Cash and digital payments considerations
One of the announcements in the Spring Statement was the possible demise of the 1p and 2p coins and the £50 note, but for different reasons. It seems that more and more of us are paying for small transactions such as our morning coffee by using contactless payments. The public preference between cash and digital payments is changing.
Those who do pay in cash and where the cost is say £2.99 we put the penny change in the charity pot and many are thrown away! The £50 note has been linked to money laundering and other illegal cash-based payments.
significant impact on the charity sector
The increase in contactless transactions and consequent reduction in the number of small coins in circulation will have a significant impact on the charity sector as many are reliant on peoples’ small change being donated outside supermarkets and stations.
The consultation on the future of cash
The consultation on the future of cash in the economy also considers the role of cash in tax evasion and illegal activities. The vast majority of traders and businesses accepting payments in cash will do so honestly. However, in some cases, the anonymous and untraceable nature of cash transactions is perceived to facilitate tax evasion, hidden economy activity, or money laundering. This harms the honest majority of businesses who find it harder to compete, and means less money goes towards our vital public services.
HMRC are aware that payments in cash can be a problem for tax compliance. In some cases, this is because taxpayers find it difficult to keep accurate records of all their transactions.
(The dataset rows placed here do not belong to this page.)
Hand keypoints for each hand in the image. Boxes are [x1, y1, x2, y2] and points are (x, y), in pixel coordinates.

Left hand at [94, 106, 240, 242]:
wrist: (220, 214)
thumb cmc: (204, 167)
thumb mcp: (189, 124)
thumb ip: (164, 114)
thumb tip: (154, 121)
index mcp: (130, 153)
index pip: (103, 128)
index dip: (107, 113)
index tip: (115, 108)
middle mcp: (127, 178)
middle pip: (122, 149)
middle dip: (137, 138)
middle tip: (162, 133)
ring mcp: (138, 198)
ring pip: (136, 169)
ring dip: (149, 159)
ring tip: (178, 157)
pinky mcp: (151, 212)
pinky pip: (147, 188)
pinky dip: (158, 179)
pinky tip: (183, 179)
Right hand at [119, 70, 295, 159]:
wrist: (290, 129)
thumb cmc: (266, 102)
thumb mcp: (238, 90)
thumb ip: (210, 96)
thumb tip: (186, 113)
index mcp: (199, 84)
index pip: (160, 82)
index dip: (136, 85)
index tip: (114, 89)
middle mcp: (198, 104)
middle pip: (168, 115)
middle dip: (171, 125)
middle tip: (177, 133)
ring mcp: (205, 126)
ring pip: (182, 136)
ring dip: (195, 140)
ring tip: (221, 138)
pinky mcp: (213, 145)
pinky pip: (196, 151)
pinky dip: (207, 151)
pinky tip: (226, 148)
HMRC have identified that cash is used by a small minority of people to hide or disguise their taxable income by not reporting, or under-reporting, what they owe.
The consultation paper suggests that the increasing use of digital payments and reduction in the use of cash could have a positive impact on increasing tax compliance and decreasing money laundering. However, the increase in digital payments may only have a limited impact, if the dishonest minority continue to use cash to hide or suppress their income. Could the next step be to make it mandatory to pay your window cleaner or gardener electronically?